Extrait à lire:
L’ouverture de la forme est ainsi fondamentale, et il s’agit bien là de ce « champ ouvert ». Le résultat est une plasticité de la forme, qui permet ainsi l’émergence de nouvelles formes. Si la forme se limitait à un format, l’affirmation de Valsiner devrait se lire comme la transmission de médiations à champ fermé, et donc à une limitation de la créativité par une reproduction à l’identique de formes stables.

Chaque forme culturelle, par son aspect de médiation à champ ouvert, offre la possibilité d’une coexistence qui permet l’évolution : celle d’une forme culturelle telle qu’admise à un moment donné et des formes subjectives propres aux acteurs participant à l’activité. Ceci permet d’expliquer que les activités socioculturelles, les professions, évoluent, car chaque acteur a le potentiel d’influencer subtilement la forme qui préside à l’activité professionnelle.

Il y a toutefois un obstacle, qui pourrait être identifié comme le point de rupture de la forme : à quel moment la forme subjectivée se distancie-t-elle au point d’être rejetée comme inadéquate à l’activité par la forme socioculturelle ? C’est un enjeu majeur dans la profession enseignante où la forme pratiquée ne coïncide pas nécessairement avec la forme prescrite, telle que ressortant explicitement ou implicitement des programmes d’enseignement, ou avec la forme souhaitée par les formateurs d’enseignants.

Objectif de l'exercice: Mettez à jour, s'il vous plaît, tout ce qui va de « L’ouverture de la » jusqu'à « à l’activité professionnelle. » dans l'extrait sur la forme culturelle, en remplaçant « créativité » par « inventivité ». La liste qui suit provient d'une source différente.

Extrait de données:
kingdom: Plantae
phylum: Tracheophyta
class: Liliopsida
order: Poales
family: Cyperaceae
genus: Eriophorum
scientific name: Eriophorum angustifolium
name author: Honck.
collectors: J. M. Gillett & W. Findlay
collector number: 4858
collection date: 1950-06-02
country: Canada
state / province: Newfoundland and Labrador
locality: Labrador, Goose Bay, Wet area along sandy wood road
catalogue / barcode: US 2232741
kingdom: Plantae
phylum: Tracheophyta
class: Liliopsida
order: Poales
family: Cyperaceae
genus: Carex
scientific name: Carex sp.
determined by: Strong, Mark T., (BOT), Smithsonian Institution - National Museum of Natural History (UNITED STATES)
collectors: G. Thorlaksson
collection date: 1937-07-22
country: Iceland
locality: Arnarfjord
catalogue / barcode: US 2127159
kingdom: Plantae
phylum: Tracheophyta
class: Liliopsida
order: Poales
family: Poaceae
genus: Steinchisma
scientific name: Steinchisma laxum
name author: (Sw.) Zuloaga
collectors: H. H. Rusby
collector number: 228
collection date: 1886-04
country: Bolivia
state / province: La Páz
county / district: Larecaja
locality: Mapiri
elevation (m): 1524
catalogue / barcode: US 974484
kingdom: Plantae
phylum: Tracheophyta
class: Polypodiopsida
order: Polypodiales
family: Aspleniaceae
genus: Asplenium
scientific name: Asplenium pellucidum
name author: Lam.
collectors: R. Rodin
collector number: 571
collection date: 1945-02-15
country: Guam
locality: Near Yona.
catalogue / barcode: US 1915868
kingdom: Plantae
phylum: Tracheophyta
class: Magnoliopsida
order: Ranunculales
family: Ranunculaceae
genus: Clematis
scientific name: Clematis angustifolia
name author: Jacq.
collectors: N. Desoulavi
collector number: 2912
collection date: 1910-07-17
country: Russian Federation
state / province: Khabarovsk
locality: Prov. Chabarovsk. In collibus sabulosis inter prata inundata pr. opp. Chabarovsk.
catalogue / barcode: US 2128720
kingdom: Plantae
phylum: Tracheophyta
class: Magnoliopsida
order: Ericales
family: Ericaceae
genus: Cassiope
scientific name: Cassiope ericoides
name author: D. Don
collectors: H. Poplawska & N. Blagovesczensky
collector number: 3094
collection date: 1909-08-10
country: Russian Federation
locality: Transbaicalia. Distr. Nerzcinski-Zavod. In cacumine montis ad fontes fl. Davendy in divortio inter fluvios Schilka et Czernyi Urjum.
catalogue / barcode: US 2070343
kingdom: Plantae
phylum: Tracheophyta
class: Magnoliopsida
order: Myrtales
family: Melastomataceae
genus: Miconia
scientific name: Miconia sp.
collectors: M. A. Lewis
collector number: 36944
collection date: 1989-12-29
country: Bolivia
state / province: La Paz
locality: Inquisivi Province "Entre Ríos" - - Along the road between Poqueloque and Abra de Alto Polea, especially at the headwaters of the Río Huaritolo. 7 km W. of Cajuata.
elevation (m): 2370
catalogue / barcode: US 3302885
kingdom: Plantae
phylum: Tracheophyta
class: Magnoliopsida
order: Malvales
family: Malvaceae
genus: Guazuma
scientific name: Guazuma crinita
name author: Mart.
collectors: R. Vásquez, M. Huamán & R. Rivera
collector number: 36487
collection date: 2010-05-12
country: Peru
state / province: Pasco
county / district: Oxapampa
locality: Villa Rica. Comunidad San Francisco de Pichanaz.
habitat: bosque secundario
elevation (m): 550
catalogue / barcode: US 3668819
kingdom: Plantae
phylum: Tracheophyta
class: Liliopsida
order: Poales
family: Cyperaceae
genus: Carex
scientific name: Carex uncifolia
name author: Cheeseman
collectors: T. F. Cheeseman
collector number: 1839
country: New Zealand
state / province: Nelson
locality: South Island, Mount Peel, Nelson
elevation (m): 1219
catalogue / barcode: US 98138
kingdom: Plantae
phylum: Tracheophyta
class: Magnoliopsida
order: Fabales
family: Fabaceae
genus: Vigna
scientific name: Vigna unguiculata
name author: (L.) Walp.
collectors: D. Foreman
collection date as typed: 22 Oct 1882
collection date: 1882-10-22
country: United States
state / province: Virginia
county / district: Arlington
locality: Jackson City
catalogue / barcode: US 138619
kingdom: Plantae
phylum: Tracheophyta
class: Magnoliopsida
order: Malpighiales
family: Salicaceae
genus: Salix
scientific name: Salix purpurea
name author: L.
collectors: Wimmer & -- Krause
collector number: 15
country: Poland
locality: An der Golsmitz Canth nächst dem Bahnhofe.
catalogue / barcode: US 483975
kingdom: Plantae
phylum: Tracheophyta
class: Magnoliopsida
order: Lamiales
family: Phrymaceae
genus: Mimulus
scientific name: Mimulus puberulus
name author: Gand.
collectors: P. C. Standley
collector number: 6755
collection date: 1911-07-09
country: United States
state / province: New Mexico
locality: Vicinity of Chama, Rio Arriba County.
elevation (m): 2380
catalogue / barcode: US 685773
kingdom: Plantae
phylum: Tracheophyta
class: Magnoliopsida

Résultat attendu:
L’ouverture de la forme est ainsi fondamentale, et il s’agit bien là de ce « champ ouvert ». Le résultat est une plasticité de la forme, qui permet ainsi l’émergence de nouvelles formes. Si la forme se limitait à un format, l’affirmation de Valsiner devrait se lire comme la transmission de médiations à champ fermé, et donc à une limitation de la inventivité par une reproduction à l’identique de formes stables.

Chaque forme culturelle, par son aspect de médiation à champ ouvert, offre la possibilité d’une coexistence qui permet l’évolution : celle d’une forme culturelle telle qu’admise à un moment donné et des formes subjectives propres aux acteurs participant à l’activité. Ceci permet d’expliquer que les activités socioculturelles, les professions, évoluent, car chaque acteur a le potentiel d’influencer subtilement la forme qui préside à l’activité professionnelle.